Principle:Allenai Open instruct Reward Verification
| Knowledge Sources | |
|---|---|
| Domains | Reinforcement Learning Evaluation |
| Last Updated | 2026-02-07 00:00 GMT |
Overview
Reward verification is the process of computing reward signals for RL training by comparing model-generated outputs against ground truth labels using domain-specific verifier functions.
Description
In Reinforcement Learning from Verifiable Rewards (RLVR), the reward signal does not come from a learned reward model (as in RLHF) but from deterministic verification against ground truth. This approach is applicable to domains where correctness can be objectively assessed:
- Mathematics: Compare the model's final answer against the ground truth using mathematical equivalence checking. This handles different representations (e.g., "1/2" vs "0.5" vs "\frac{1}{2}").
- Code: Execute the model's generated code against test cases and check whether all tests pass.
- Instruction following: Verify that the response satisfies explicit constraints (e.g., "respond in exactly 3 sentences", "include the word 'hello'").
- LLM judge: Use a separate language model (e.g., GPT-4o-mini) to evaluate the quality of the response against the ground truth.
The verifier pattern follows a consistent interface:
- Each verifier is a callable that takes a tokenized prediction, decoded prediction, ground truth label, and optionally a query.
- It returns a reward score (typically 0 for incorrect, and a configurable positive value for correct).
- Verifiers are registered by name and mapped to datasets via the
verifier_sourcefield in each example.
Additionally, the system supports:
- Format rewards: Bonus rewards for responses that follow a specific format (e.g.,
<think>...</think><answer>...</answer>), encouraging structured reasoning. - Non-stop penalties: Negative rewards for responses that exceed the maximum length without generating a stop token.

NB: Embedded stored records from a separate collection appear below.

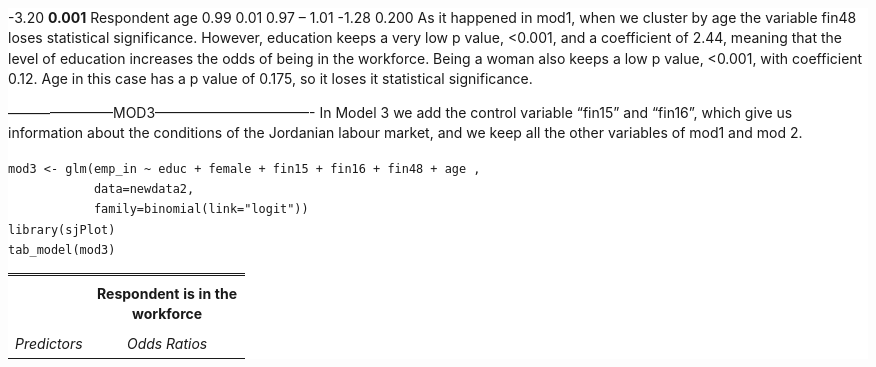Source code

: </td>
<td style=" padding:0.2cm; text-align:left; vertical-align:top; text-align:center;  ">
-3.20
</td>
<td style=" padding:0.2cm; text-align:left; vertical-align:top; text-align:center;  ">
<strong>0.001</strong>
</td>
</tr>
<tr>
<td style=" padding:0.2cm; text-align:left; vertical-align:top; text-align:left; ">
Respondent age
</td>
<td style=" padding:0.2cm; text-align:left; vertical-align:top; text-align:center;  ">
0.99
</td>
<td style=" padding:0.2cm; text-align:left; vertical-align:top; text-align:center;  ">
0.01
</td>
<td style=" padding:0.2cm; text-align:left; vertical-align:top; text-align:center;  ">
0.97 – 1.01
</td>
<td style=" padding:0.2cm; text-align:left; vertical-align:top; text-align:center;  ">
-1.28
</td>
<td style=" padding:0.2cm; text-align:left; vertical-align:top; text-align:center;  ">
0.200
</td>
</tr>
</table>
As it happened in mod1, when we cluster by age the variable fin48
loses statistical significance. However, education keeps a very low p
value, &lt;0.001, and a coefficient of 2.44, meaning that the level of
education increases the odds of being in the workforce. Being a woman
also keeps a low p value, &lt;0.001, with coefficient 0.12. Age in this
case has a p value of 0.175, so it loses it statistical significance.

———————–MOD3———————————- In Model 3 we add the control variable
“fin15” and “fin16”, which give us information about the conditions of
the Jordanian labour market, and we keep all the other variables of mod1
and mod 2.

    mod3 <- glm(emp_in ~ educ + female + fin15 + fin16 + fin48 + age ,
                data=newdata2, 
                family=binomial(link="logit"))
    library(sjPlot)
    tab_model(mod3)

<table style="border-collapse:collapse; border:none;">
<tr>
<th style="border-top: double; text-align:center; font-style:normal; font-weight:bold; padding:0.2cm;  text-align:left; ">
 
</th>
<th colspan="3" style="border-top: double; text-align:center; font-style:normal; font-weight:bold; padding:0.2cm; ">
Respondent is in the<br>workforce
</th>
</tr>
<tr>
<td style=" text-align:center; border-bottom:1px solid; font-style:italic; font-weight:normal;  text-align:left; ">
Predictors
</td>
<td style=" text-align:center; border-bottom:1px solid; font-style:italic; font-weight:normal;  ">
Odds Ratios
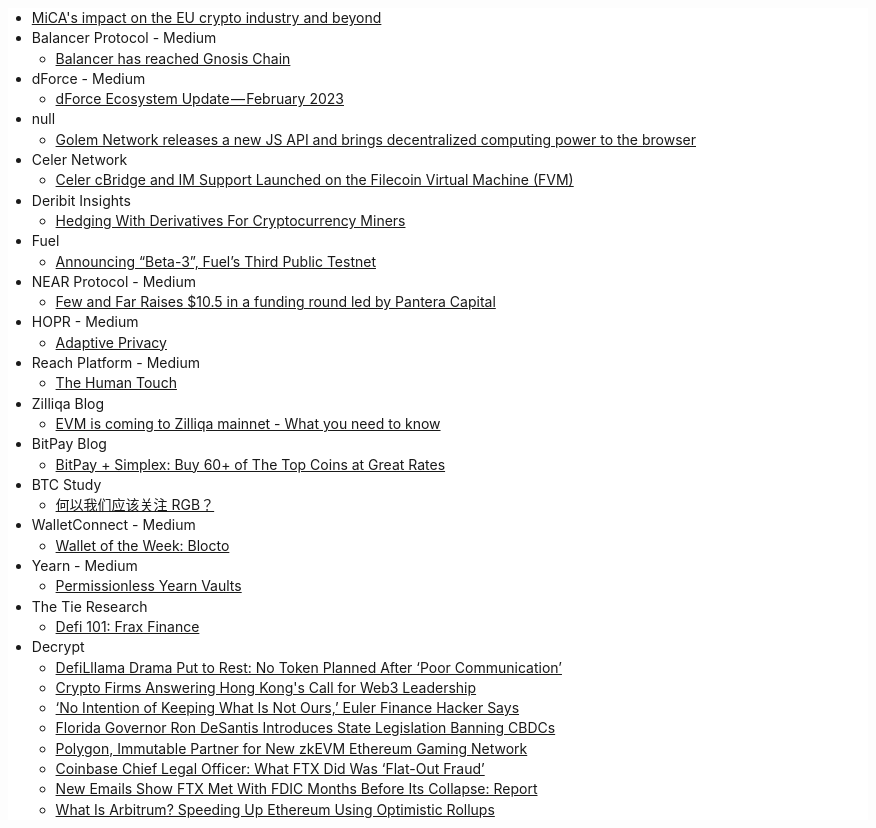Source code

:   - [MiCA's impact on the EU crypto industry and beyond](https://www.circle.com/blog/micas-impact-on-the-eu-crypto-industry-and-beyond)
- Balancer Protocol - Medium
  - [Balancer has reached Gnosis Chain](https://medium.com/balancer-protocol/unlocking-the-power-of-balancer-on-gnosis-chain-92aa6aaeeb0b?source=rss----c0ac9f127fc5---4)
- dForce - Medium
  - [dForce Ecosystem Update — February 2023](https://medium.com/dforcenet/dforce-ecosystem-update-february-2023-742f5916d43?source=rss----ed9dcd685d4a---4)
- null
  - [Golem Network releases a new JS API and brings decentralized computing power to the browser](https://blog.golemproject.net/golem-network-releases-a-new-js-api-and-brings-decentralized-computing-power-to-the-browser/)
- Celer Network
  - [Celer cBridge and IM Support Launched on the Filecoin Virtual Machine (FVM)](https://blog.celer.network/2023/03/20/celer-cbridge-and-im-support-launched-on-the-filecoin-virtual-machine-fvm/)
- Deribit Insights
  - [Hedging With Derivatives For Cryptocurrency Miners](https://insights.deribit.com/education/hedging-with-derivatives-for-cryptocurrency-miners/)
- Fuel
  - [Announcing “Beta-3”, Fuel’s Third Public Testnet](https://fuel-labs.ghost.io/announcing-beta-3-testnet/)
- NEAR Protocol - Medium
  - [Few and Far Raises $10.5 in a funding round led by Pantera Capital](https://medium.com/nearprotocol/few-and-far-raises-10-5-in-a-funding-round-led-by-pantera-capital-6a7e7a6540a6?source=rss----1128a53be4a7---4)
- HOPR - Medium
  - [Adaptive Privacy](https://medium.com/hoprnet/adaptive-privacy-1543ad7f786b?source=rss----e2d690217e99---4)
- Reach Platform - Medium
  - [The Human Touch](https://medium.com/reach-sh/the-human-touch-75863d0fb8ab?source=rss----d99f38c59b5---4)
- Zilliqa Blog
  - [EVM is coming to Zilliqa mainnet - What you need to know](https://blog.zilliqa.com/evm-is-coming-to-zilliqa-mainnet-what-you-need-to-know/)
- BitPay Blog
  - [BitPay + Simplex: Buy 60+ of The Top Coins at Great Rates](https://bitpay.com/blog/bitpay-simplex/)
- BTC Study
  - [何以我们应该关注 RGB？](https://www.btcstudy.org/2023/03/20/what-is-rgb-and-why-should-i-care/)
- WalletConnect - Medium
  - [Wallet of the Week: Blocto](https://medium.com/walletconnect/wallet-of-the-week-blocto-36d78b323e94?source=rss----4480e03af75e---4)
- Yearn - Medium
  - [Permissionless Yearn Vaults](https://medium.com/iearn/permissionless-yearn-vaults-dd4880116022?source=rss----3ee5f70df954---4)
- The Tie Research
  - [Defi 101: Frax Finance](https://research.thetie.io/defi-101-frax-finance/)
- Decrypt
  - [DefiLllama Drama Put to Rest: No Token Planned After ‘Poor Communication’](https://decrypt.co/124083/defi-llama-drama-resolved-no-token)
  - [Crypto Firms Answering Hong Kong's Call for Web3 Leadership](https://decrypt.co/124069/hong-kong-web3-crypto-hub)
  - [‘No Intention of Keeping What Is Not Ours,’ Euler Finance Hacker Says](https://decrypt.co/124068/no-intention-of-keeping-what-is-not-ours-euler-finance-hacker-says)
  - [Florida Governor Ron DeSantis Introduces State Legislation Banning CBDCs](https://decrypt.co/124071/florida-governor-ron-desantis-introduces-legislation-bans-cbdc)
  - [Polygon, Immutable Partner for New zkEVM Ethereum Gaming Network](https://decrypt.co/124056/polygon-immutable-partner-new-zkevm-ethereum-gaming-network)
  - [Coinbase Chief Legal Officer: What FTX Did Was ‘Flat-Out Fraud’](https://decrypt.co/124047/coinbase-chief-legal-officer-what-ftx-did-was-flat-out-fraud)
  - [New Emails Show FTX Met With FDIC Months Before Its Collapse: Report](https://decrypt.co/124041/ftx-met-fdic-before-collapsed)
  - [What Is Arbitrum? Speeding Up Ethereum Using Optimistic Rollups](https://decrypt.co/resources/what-is-arbitrum-speeding-up-ethereum-using-optimistic-rollups)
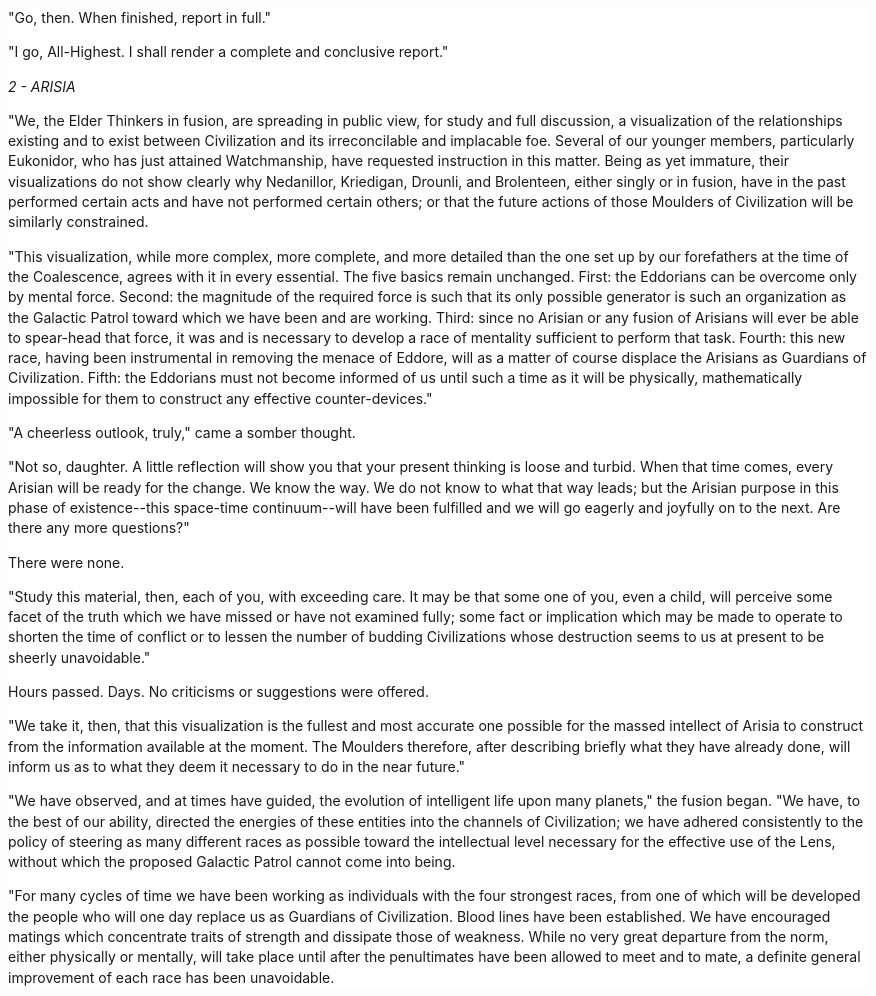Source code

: "Go, then. When finished, report in full."

"I go, All-Highest. I shall render a complete and conclusive report."


*2 - ARISIA*

"We, the Elder Thinkers in fusion, are spreading in public view, for study and full discussion, a visualization of the relationships existing and to exist between Civilization and its irreconcilable and implacable foe. Several of our younger members, particularly Eukonidor, who has just attained Watchmanship, have requested instruction in this matter. Being as yet immature, their visualizations do not show clearly why Nedanillor, Kriedigan, Drounli, and Brolenteen, either singly or in fusion, have in the past performed certain acts and have not performed certain others; or that the future actions of those Moulders of Civilization will be similarly constrained.

"This visualization, while more complex, more complete, and more detailed than the one set up by our forefathers at the time of the Coalescence, agrees with it in every essential. The five basics remain unchanged. First: the Eddorians can be overcome only by mental force. Second: the magnitude of the required force is such that its only possible generator is such an organization as the Galactic Patrol toward which we have been and are working. Third: since no Arisian or any fusion of Arisians will ever be able to spear-head that force, it was and is necessary to develop a race of mentality sufficient to perform that task. Fourth: this new race, having been instrumental in removing the menace of Eddore, will as a matter of course displace the Arisians as Guardians of Civilization. Fifth: the Eddorians must not become informed of us until such a time as it will be physically, mathematically impossible for them to construct any effective counter-devices."

"A cheerless outlook, truly," came a somber thought.

"Not so, daughter. A little reflection will show you that your present thinking is loose and turbid. When that time comes, every Arisian will be ready for the change. We know the way. We do not know to what that way leads; but the Arisian purpose in this phase of existence--this space-time continuum--will have been fulfilled and we will go eagerly and joyfully on to the next. Are there any more questions?"

There were none.

"Study this material, then, each of you, with exceeding care. It may be that some one of you, even a child, will perceive some facet of the truth which we have missed or have not examined fully; some fact or implication which may be made to operate to shorten the time of conflict or to lessen the number of budding Civilizations whose destruction seems to us at present to be sheerly unavoidable."

Hours passed. Days. No criticisms or suggestions were offered.

"We take it, then, that this visualization is the fullest and most accurate one possible for the massed intellect of Arisia to construct from the information available at the moment. The Moulders therefore, after describing briefly what they have already done, will inform us as to what they deem it necessary to do in the near future."

"We have observed, and at times have guided, the evolution of intelligent life upon many planets," the fusion began. "We have, to the best of our ability, directed the energies of these entities into the channels of Civilization; we have adhered consistently to the policy of steering as many different races as possible toward the intellectual level necessary for the effective use of the Lens, without which the proposed Galactic Patrol cannot come into being.

"For many cycles of time we have been working as individuals with the four strongest races, from one of which will be developed the people who will one day replace us as Guardians of Civilization. Blood lines have been established. We have encouraged matings which concentrate traits of strength and dissipate those of weakness. While no very great departure from the norm, either physically or mentally, will take place until after the penultimates have been allowed to meet and to mate, a definite general improvement of each race has been unavoidable.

- Reward remapping: Redirecting one dataset's verifier to use another's implementation.
Usage
Reward verification is invoked after each generation rollout, before advantages are computed. It is a core component of the GRPO pipeline that directly shapes the learning signal. The choice of verifiers and reward scales has a significant impact on training dynamics.
Theoretical Basis
The reward function in GRPO must satisfy several properties for stable training:
Binary reward signal: Most verifiers produce binary rewards (correct/incorrect). The magnitude is controlled by verification_reward (default: 10.0). Binary rewards simplify advantage computation:
For a group of K completions for the same prompt:
scores = [verifier(completion_k) for k in range(K)]
mean_score = mean(scores)
std_score = std(scores)
advantages = (scores - mean_score) / (std_score + epsilon)
Verifier composability: Multiple reward signals can be combined additively:
total_reward = 0
if apply_verifiable_reward:
total_reward += verification_reward * is_correct(response, ground_truth)
if apply_format_reward and additive_format_reward:
total_reward += format_reward * has_correct_format(response)
Filtering zero-variance groups: When all completions in a group receive the same reward (standard deviation = 0), the advantages are all zero. These groups contribute no gradient signal and can be filtered to save training compute. However, this filtering must be disabled when num_samples_per_prompt_rollout=1 (REINFORCE mode).